President Biden asked Congress to pass an emergency extension before the ban expired. But lawmakers were unable to reach a deal before they left the Capitol Saturday for a seven-week recess. At least 10 House Democrats opposed a plan to extend the moratorium, reports Politico.
“The House and House leadership had the opportunity to vote to extend the moratorium, and there was frankly a handful of conservative Democrats in the House who threatened to get on planes rather than hold this vote,” said Rep. Alexandria Ocasio-Cortez (D-NY). “We have to really just call a spade a spade. We cannot, in good faith, blame the Republican Party when House Democrats have the majority.”
Rep. Cori Bush (D-MO) actually slept outside the Capitol Building Friday night in protest.
“I cannot in good conscience leave Washington tonight while a Democratic-controlled government allows millions of people to go unhoused as the Delta variant is ravaging our communities,” she wrote in a letter to her colleagues.
Surveys suggest up to 3.6 million households will face eviction over the next two months.

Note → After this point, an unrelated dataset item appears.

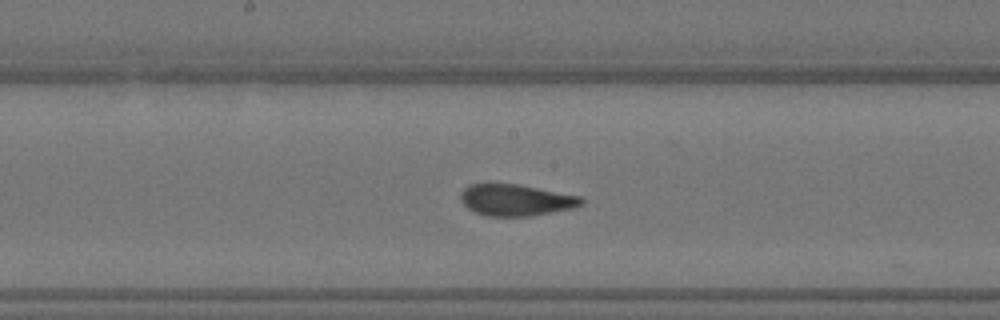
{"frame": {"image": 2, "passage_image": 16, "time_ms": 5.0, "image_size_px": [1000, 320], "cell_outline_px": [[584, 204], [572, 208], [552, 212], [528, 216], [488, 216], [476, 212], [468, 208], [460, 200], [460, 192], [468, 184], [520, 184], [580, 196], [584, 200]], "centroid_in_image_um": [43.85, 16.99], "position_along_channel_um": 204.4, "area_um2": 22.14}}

“Eviction is already violent. But to evict people in the midst of a pandemic is cruel, inhumane, unacceptable, and 100% preventable,” added Rep. Ayanna Pressley (D-MA), who joined Bush on the Capitol steps Friday night.

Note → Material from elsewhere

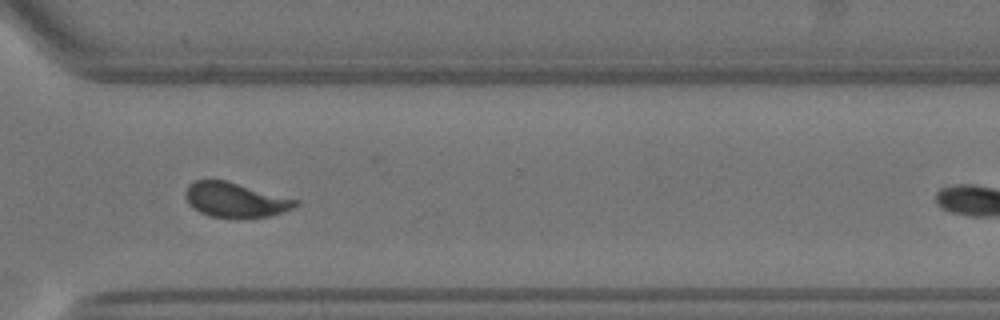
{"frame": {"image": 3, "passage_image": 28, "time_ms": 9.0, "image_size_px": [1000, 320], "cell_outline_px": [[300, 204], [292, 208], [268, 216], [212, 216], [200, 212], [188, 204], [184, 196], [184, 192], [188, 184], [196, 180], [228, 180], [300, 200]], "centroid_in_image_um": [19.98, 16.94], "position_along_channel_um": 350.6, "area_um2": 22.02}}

On Sunday, House Speaker Nancy Pelosi (D-CA) appealed to President Biden for help. She then pressed the Treasury Department to assist local governments distribute federal aid money.
“Action is needed, and it must come from the Administration,” said Pelosi. “That is why House leadership is calling on the Administration to immediately extend the moratorium.”
On Tuesday, the CDC issued a limited eviction moratorium scheduled to end October 3rd. The ban applies to regions of the US experiencing “substantial” or “high” spread of COVID.
“Where we are right now with such high disease rates, we felt a new, tailored order [was needed] to make sure that…working Americans who were at risk of eviction could be stably housed during this really tenuous, challenging period of time,” said CDC Director Dr. Rochelle Walensky.
Last September, the CDC announced an eviction moratorium applying to all tenants earning less than $99,000 per year and who claimed they had lost income due to COVID-19. Many argue that the ban was outside the agency’s authority to impose. The Trump Administration extended it once, and the Biden Administration extended it thrice.
“The eviction moratorium was perhaps justifiable amid the early lockdowns that threw millions out of work, but it’s now a cautionary tale of how bad policies distort behavior and are difficult to end,” wrote The Wall Street Journal’s Editorial Board.
State and local governments also received more than $46 billion in January to assist renters. But they have distributed just $3 billion so far.
“The state and local governments in charge of distributing the aid have been hobbled by bureaucracy, and some tenants without the immediate threat of eviction haven’t bothered to apply,” continued the Editorial Board. “This is what happens when people become inured to government protection and subsidies. They assume it will never end. Has Congress heard of incentives and human nature?”
The same thing happened with the enhanced unemployment benefits offered during the pandemic. Many Americans were happy to receive money for free and decided to stop applying for jobs.
Some people even quit their jobs knowing they could earn more money through unemployment programs than they could working full-time at minimum wage. Out-of-work residents in Tennessee are actually suing the state’s governor to reinstate the unemployment benefits despite widespread job availability.
In the meantime, landlords are struggling to pay their bills without collecting rent. And it’s not their fault that the distribution of federal aid has been slow.
“The moral imperative now is to let landlords collect rent so they can stay in business and avoid bankruptcies that would lead to cascading damage throughout the rental housing market,” adds the Editorial Board.
Author’s Note: Democrats are learning the hard way that it’s very difficult to take back a gift once you give it. Nobody wants to pay rent. And some people are now used to the idea of living on the government’s dime.
But with the economy improving and businesses desperate for workers, it is long past time to end these emergency provisions and get Americans back to work.